**Problema a resolver**
Extrae del listado siguiente cada línea en la que aparezca la cadena "ventricle".

○ ○ ○

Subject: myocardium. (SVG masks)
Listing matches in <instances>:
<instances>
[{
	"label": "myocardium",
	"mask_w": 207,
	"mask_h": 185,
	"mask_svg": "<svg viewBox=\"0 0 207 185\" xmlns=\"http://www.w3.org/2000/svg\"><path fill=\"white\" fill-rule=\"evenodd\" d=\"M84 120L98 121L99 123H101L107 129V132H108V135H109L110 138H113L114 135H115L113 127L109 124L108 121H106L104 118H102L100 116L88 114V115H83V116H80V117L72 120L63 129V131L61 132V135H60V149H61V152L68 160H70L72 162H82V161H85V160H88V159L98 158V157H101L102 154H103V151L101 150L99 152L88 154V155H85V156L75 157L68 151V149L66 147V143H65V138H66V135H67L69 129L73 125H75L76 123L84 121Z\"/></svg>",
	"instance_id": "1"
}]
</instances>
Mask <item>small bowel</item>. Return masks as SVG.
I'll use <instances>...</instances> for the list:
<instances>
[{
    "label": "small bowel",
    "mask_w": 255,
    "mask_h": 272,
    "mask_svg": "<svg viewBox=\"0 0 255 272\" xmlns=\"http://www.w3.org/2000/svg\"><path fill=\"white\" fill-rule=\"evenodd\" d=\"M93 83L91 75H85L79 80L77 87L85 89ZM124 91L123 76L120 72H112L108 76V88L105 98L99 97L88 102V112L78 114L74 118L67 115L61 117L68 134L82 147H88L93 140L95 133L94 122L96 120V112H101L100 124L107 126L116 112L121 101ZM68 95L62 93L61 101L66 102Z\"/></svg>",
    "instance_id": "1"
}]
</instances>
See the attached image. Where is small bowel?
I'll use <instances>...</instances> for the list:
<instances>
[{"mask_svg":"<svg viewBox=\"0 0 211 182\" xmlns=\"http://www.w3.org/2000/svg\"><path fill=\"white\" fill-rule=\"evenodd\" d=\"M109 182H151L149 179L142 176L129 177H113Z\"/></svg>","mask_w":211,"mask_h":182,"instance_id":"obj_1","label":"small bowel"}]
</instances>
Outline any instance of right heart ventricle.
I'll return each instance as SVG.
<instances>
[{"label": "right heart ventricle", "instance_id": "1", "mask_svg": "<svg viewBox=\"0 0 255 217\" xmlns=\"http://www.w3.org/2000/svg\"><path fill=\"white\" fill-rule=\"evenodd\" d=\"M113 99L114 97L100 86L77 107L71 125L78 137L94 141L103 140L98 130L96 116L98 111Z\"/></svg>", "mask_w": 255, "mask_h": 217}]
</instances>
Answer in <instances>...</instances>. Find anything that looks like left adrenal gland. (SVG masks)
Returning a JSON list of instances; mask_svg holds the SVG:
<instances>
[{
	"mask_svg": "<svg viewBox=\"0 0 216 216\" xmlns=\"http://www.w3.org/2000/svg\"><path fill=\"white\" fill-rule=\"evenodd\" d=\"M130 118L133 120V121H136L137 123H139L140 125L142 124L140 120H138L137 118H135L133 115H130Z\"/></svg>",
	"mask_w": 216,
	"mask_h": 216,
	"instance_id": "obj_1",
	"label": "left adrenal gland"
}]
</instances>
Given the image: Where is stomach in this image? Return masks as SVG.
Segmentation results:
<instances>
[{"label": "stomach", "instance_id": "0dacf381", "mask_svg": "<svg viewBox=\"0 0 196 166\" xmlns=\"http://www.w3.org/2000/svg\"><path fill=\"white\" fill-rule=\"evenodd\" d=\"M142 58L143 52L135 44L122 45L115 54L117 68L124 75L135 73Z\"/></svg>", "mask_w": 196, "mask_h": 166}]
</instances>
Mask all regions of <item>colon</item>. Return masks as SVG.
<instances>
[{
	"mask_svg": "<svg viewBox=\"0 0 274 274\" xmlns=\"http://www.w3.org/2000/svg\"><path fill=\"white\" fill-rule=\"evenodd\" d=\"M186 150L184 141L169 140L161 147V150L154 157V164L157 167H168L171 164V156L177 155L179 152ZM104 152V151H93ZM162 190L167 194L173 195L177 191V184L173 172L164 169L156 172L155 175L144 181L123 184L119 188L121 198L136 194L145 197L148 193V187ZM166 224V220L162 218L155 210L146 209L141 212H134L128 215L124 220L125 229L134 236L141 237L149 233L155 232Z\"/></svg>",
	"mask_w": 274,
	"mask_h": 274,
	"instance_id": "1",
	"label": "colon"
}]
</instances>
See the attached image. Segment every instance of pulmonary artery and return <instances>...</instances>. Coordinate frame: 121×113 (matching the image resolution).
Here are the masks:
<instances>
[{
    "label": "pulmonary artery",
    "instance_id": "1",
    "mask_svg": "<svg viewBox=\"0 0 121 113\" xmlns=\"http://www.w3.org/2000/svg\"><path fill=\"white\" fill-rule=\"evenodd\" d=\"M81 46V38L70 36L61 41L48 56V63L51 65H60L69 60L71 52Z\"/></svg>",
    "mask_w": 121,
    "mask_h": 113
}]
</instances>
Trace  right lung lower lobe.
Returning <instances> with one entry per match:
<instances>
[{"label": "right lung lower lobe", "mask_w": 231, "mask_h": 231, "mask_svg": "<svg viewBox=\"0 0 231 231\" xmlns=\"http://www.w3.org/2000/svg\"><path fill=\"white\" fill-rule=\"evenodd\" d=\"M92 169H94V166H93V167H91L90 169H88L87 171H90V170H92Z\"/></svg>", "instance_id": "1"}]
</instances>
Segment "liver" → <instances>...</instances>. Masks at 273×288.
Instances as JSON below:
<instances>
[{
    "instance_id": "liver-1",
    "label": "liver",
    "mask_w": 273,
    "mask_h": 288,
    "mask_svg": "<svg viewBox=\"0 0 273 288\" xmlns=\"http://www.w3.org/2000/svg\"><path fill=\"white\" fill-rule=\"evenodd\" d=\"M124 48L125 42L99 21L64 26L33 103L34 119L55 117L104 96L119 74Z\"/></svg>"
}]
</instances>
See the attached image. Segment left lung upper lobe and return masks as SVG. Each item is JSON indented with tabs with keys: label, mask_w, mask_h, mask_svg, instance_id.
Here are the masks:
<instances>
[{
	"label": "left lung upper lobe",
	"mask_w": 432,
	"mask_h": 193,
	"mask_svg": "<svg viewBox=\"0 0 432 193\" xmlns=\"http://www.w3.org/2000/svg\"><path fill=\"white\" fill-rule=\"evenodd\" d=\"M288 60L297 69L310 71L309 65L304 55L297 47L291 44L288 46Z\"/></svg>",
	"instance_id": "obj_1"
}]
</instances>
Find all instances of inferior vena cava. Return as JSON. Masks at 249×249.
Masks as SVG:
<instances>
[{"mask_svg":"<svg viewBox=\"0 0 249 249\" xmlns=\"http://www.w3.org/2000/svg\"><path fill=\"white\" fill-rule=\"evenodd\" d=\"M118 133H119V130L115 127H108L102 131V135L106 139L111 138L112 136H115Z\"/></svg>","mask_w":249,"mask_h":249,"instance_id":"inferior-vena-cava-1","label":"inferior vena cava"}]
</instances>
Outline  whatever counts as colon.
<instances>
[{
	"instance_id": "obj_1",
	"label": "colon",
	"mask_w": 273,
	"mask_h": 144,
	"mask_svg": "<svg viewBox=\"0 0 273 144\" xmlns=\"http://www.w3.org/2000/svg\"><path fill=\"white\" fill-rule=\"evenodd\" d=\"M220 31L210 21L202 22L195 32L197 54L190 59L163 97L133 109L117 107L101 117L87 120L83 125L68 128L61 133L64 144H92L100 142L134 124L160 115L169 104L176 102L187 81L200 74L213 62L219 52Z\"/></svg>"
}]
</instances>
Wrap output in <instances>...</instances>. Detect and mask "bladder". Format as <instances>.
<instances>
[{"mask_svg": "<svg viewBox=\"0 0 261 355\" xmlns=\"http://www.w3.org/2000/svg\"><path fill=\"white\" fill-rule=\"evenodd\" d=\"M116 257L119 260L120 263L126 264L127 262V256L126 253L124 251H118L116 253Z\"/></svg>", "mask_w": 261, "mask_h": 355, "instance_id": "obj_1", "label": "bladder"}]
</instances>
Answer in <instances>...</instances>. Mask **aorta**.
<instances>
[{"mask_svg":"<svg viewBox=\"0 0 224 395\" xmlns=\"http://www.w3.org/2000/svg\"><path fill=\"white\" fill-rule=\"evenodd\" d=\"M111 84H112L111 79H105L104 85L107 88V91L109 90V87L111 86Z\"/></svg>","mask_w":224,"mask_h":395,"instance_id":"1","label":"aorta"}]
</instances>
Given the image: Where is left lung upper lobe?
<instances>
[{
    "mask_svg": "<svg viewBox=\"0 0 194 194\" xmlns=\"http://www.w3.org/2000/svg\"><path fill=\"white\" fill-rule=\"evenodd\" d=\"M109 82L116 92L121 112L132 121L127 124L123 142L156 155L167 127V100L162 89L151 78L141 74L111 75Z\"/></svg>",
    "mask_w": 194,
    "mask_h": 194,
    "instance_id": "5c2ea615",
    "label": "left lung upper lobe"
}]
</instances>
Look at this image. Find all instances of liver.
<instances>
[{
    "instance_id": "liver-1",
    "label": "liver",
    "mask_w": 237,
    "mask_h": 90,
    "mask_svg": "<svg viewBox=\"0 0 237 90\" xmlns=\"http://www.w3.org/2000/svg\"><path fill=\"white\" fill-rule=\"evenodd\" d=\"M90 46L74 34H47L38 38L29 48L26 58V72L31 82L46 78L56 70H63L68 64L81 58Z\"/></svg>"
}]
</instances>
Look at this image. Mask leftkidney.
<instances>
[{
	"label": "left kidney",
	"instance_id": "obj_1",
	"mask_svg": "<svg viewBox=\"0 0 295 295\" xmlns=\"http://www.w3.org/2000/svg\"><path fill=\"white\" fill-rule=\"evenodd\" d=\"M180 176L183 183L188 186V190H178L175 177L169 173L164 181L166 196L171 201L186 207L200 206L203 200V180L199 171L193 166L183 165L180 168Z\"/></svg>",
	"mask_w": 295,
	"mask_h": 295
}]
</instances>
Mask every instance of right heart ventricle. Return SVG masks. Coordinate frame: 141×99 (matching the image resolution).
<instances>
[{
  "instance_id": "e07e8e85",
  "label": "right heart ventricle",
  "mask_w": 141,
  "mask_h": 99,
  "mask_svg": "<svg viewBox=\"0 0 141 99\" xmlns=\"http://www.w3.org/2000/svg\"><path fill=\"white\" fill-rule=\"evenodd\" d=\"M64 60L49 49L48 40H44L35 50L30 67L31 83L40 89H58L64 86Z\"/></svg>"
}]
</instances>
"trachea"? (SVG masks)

○ ○ ○

**Resultado obtenido**
Outline any instance of right heart ventricle.
[{"label": "right heart ventricle", "instance_id": "1", "mask_svg": "<svg viewBox=\"0 0 255 217\" xmlns=\"http://www.w3.org/2000/svg\"><path fill=\"white\" fill-rule=\"evenodd\" d=\"M113 99L114 97L100 86L77 107L71 125L78 137L94 141L103 140L98 130L96 116L98 111Z\"/></svg>", "mask_w": 255, "mask_h": 217}]
Mask every instance of right heart ventricle. Return SVG masks. Coordinate frame: 141×99 (matching the image resolution).
  "label": "right heart ventricle",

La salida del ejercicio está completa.